For thorough testing of MSCCL++ features, we need to use mp_unit_tests that require at least two GPUs on the system. mp_unit_tests also requires MPI to be installed on the system. For example, the following commands compile and run mp_unit_tests with two processes (two GPUs). The number of GPUs can be changed by changing the number of processes.

$ make -j mp_unit_tests
$ mpirun -np 2 ./test/mp_unit_tests

To run mp_unit_tests with more than two nodes, you need to specify the -ip_port argument that is accessible from all nodes. For example:

$ mpirun -np 16 -npernode 8 -hostfile hostfile ./test/mp_unit_tests -ip_port 10.0.0.5:50000

Performance Benchmark

Python Benchmark

Install the MSCCL++ Python package and run our Python AllReduce benchmark as follows. It requires MPI on the system.

# Choose `requirements_*.txt` according to your CUDA/ROCm version.
$ python3 -m pip install -r ./python/requirements_cuda12.txt
$ mpirun -tag-output -np 8 python3 ./python/mscclpp_benchmark/allreduce_bench.py

NCCL/RCCL Benchmark over MSCCL++

We implement NCCL APIs using MSCCL++. How to use:

  1. Build MSCCL++ from source.

  2. Replace your libnccl.so library with libmscclpp_nccl.so, which is compiled under ./build/apps/nccl/ directory.

For example, you can run nccl-tests using libmscclpp_nccl.so as follows, where MSCCLPP_BUILD is your MSCCL++ build directory.

mpirun -np 8 --bind-to numa --allow-run-as-root -x LD_PRELOAD=$MSCCLPP_BUILD/apps/nccl/libmscclpp_nccl.so ./build/all_reduce_perf -b 1K -e 256M -f 2 -d half -G 20 -w 10 -n 50

If MSCCL++ is built on AMD platforms, libmscclpp_nccl.so would replace the RCCL library (i.e., librccl.so).

MSCCL++ also supports fallback to NCCL/RCCL collectives by adding following environment variables.

-x MSCCLPP_ENABLE_NCCL_FALLBACK=TRUE
-x MSCCLPP_NCCL_LIB_PATH=/path_to_nccl_lib/libnccl.so (or /path_to_rccl_lib/librccl.so for AMD platforms)
-x MSCCLPP_FORCE_NCCL_FALLBACK_OPERATION="list of collective name[s]"

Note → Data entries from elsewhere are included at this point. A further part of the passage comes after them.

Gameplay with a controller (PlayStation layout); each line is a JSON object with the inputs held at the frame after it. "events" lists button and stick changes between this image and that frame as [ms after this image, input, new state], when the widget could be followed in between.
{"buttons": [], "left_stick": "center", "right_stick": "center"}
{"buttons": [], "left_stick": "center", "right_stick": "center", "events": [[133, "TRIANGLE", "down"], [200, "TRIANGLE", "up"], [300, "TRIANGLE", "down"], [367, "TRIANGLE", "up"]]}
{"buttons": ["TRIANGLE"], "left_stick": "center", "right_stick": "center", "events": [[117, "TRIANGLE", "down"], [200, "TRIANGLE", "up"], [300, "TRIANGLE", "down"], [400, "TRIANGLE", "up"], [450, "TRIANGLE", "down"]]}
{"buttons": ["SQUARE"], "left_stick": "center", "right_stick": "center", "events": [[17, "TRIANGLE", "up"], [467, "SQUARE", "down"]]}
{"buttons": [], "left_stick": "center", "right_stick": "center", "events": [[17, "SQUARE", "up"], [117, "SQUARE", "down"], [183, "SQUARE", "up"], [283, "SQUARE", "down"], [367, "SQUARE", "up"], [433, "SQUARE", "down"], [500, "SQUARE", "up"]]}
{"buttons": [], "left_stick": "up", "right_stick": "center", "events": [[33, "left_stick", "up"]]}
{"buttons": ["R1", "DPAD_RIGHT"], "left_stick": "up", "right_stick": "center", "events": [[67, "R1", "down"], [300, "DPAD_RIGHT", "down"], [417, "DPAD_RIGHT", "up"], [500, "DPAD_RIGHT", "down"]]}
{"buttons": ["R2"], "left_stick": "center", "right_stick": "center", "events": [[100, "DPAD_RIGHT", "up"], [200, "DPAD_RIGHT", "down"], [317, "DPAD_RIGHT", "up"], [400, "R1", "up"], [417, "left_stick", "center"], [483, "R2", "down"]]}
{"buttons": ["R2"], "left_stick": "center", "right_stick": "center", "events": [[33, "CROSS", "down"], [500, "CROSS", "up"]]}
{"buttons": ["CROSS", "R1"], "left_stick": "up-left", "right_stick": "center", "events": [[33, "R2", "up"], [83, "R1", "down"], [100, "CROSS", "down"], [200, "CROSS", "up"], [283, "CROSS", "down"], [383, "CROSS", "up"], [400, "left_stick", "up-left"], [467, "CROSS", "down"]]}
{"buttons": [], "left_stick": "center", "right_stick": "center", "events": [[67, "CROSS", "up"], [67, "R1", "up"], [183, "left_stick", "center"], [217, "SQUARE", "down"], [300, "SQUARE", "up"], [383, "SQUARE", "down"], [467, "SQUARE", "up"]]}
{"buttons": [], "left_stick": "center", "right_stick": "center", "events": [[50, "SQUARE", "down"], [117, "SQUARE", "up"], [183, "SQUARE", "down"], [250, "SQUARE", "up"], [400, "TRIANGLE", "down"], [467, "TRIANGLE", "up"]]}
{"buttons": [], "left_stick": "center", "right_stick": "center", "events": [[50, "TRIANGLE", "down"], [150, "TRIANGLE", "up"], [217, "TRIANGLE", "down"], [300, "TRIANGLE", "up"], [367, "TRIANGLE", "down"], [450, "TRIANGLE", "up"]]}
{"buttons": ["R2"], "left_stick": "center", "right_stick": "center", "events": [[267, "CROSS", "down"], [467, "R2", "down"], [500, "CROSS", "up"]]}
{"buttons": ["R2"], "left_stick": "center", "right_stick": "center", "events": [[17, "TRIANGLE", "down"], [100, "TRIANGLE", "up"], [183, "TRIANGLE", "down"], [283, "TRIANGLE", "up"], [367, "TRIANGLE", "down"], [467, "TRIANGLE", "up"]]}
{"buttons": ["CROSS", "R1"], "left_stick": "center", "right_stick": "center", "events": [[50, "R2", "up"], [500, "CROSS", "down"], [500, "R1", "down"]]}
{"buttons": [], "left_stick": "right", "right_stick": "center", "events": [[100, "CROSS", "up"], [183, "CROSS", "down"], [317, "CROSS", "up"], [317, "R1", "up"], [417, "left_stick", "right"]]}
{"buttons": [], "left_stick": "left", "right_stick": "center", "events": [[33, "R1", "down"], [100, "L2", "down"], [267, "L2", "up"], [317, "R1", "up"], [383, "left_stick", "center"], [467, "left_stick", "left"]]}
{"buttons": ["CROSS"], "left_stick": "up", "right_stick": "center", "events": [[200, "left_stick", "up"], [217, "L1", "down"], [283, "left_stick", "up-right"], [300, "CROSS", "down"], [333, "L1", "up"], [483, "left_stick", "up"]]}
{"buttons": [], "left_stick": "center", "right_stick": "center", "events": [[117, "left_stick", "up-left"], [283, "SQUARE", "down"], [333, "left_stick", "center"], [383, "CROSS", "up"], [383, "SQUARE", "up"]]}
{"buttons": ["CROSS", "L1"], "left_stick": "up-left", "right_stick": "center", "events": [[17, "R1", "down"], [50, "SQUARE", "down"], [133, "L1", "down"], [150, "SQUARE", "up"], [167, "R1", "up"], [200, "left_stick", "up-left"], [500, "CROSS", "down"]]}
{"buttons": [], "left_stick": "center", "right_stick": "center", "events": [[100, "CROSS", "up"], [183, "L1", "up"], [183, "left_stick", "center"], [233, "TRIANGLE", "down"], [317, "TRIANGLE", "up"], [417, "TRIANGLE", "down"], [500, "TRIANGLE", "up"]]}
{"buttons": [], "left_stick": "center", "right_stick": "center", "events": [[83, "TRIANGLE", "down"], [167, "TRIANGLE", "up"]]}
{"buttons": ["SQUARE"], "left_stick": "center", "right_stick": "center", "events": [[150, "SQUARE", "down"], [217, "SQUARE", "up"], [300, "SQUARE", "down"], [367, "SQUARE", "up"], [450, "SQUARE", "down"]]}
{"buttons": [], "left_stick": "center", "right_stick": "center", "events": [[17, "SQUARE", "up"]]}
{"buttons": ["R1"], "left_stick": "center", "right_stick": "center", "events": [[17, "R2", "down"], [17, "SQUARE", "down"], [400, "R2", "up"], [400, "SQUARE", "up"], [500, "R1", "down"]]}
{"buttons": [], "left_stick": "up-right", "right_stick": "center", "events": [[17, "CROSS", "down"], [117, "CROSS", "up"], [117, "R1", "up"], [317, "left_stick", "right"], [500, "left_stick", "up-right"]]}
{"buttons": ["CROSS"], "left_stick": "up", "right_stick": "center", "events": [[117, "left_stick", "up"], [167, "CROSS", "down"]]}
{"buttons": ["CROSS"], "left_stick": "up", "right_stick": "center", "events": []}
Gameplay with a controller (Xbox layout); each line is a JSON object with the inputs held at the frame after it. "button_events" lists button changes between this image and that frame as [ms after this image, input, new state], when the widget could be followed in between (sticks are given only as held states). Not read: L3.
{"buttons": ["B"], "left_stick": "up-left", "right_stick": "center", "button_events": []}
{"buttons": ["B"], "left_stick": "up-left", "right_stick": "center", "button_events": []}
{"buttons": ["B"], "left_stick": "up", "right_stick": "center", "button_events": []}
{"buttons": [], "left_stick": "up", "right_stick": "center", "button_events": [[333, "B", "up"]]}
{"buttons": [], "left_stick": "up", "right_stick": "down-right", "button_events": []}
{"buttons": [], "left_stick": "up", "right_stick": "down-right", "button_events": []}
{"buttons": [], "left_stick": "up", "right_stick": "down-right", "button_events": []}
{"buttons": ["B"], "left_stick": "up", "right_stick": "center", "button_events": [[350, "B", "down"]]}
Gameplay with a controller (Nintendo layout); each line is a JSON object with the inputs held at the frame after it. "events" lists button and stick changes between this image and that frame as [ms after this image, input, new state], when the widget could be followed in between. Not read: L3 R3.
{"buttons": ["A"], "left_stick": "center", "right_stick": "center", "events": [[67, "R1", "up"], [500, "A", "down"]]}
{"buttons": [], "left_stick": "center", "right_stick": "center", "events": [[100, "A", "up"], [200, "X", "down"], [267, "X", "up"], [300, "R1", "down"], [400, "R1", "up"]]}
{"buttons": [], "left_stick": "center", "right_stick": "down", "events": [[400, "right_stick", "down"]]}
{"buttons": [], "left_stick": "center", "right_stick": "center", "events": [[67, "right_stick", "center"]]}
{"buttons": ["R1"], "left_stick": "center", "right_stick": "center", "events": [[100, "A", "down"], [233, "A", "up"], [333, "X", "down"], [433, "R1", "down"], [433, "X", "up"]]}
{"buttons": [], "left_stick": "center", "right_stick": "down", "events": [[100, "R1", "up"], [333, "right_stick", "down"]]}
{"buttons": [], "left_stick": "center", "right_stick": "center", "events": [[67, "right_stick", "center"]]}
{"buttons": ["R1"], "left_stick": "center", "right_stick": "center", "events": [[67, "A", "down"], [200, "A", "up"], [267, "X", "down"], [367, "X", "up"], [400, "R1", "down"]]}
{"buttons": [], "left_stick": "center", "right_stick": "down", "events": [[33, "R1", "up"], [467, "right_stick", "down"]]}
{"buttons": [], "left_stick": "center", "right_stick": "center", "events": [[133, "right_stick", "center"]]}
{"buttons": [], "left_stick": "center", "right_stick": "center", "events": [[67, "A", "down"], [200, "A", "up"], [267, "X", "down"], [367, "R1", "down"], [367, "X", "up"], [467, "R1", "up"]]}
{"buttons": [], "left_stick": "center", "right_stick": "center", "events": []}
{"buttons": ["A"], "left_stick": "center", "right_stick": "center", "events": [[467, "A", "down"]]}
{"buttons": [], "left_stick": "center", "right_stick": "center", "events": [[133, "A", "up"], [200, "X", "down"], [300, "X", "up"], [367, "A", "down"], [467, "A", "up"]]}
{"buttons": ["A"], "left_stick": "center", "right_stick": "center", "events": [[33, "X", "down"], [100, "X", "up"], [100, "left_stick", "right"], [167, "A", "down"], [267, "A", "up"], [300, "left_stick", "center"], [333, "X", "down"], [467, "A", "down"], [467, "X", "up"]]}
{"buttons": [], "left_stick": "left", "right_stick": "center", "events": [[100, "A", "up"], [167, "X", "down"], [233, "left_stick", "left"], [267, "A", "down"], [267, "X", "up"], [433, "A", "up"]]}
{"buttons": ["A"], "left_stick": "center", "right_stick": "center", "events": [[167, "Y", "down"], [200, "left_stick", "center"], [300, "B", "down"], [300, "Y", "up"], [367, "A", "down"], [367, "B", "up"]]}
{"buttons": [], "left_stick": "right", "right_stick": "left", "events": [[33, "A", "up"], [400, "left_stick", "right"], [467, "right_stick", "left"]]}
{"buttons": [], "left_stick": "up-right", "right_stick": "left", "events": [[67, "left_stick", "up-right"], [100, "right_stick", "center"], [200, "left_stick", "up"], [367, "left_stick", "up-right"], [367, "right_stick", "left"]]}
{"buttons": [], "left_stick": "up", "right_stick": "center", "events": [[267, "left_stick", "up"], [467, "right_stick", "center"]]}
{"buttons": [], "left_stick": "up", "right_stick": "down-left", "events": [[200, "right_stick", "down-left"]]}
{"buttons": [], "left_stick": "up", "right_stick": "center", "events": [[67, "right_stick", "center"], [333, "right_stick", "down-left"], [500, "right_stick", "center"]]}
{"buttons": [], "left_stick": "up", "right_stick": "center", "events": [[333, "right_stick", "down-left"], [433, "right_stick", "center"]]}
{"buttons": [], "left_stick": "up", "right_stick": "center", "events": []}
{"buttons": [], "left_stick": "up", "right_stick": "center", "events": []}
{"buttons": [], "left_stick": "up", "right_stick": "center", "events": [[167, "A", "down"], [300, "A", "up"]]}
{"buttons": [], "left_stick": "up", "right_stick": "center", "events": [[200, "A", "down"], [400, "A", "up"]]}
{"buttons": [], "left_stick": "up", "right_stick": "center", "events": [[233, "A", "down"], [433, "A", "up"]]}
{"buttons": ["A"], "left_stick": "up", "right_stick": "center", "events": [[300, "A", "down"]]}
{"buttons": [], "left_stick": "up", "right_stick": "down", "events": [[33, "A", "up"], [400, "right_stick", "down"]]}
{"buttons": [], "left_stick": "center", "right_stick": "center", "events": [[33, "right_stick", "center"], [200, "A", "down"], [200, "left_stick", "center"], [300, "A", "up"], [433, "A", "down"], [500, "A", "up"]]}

The value "list of collective name[s]" can be a combination of collectives, such as "allgather", "allreduce", "broadcast", and "reducescatter". Alternatively, it can simply be set to "all" to enable fallback for all these collectives. By default, if the parameter MSCCLPP_FORCE_NCCL_FALLBACK_OPERATION is not specified, "all" will be applied.

Example 1, Allreduce will fallback to NCCL ncclAllReduce since allreduce is in the fallback list.

mpirun -np 8 --bind-to numa --allow-run-as-root -x LD_PRELOAD=$MSCCLPP_BUILD/apps/nccl/libmscclpp_nccl.so -x MSCCLPP_ENABLE_NCCL_FALLBACK=TRUE -x MSCCLPP_NCCL_LIB_PATH=$NCCL_BUILD/lib/libnccl.so -x MSCCLPP_FORCE_NCCL_FALLBACK_OPERATION="allreduce,allgather" ./build/all_reduce_perf -b 1K -e 256M -f 2 -d half -G 20 -w 10 -n 50

Example 2, ReduceScatter will still use msccl++ implementation since reducescatter is not in the fallbacklist.

mpirun -np 8 --bind-to numa --allow-run-as-root -x LD_PRELOAD=$MSCCLPP_BUILD/apps/nccl/libmscclpp_nccl.so -x MSCCLPP_ENABLE_NCCL_FALLBACK=TRUE -x MSCCLPP_NCCL_LIB_PATH=$NCCL_BUILD/lib/libnccl.so -x MSCCLPP_FORCE_NCCL_FALLBACK_OPERATION="broadcast" -x MSCCLPP_EXECUTION_PLAN_DIR=/$PATH_TO_EXECUTION_PLANS/execution-files ./build/reduce_scatter_perf -b 1K -e 256M -f 2 -d half -G 20 -w 10 -n 50

On AMD platforms, you need to add RCCL_MSCCL_ENABLE=0 to avoid conflicts with the fallback features.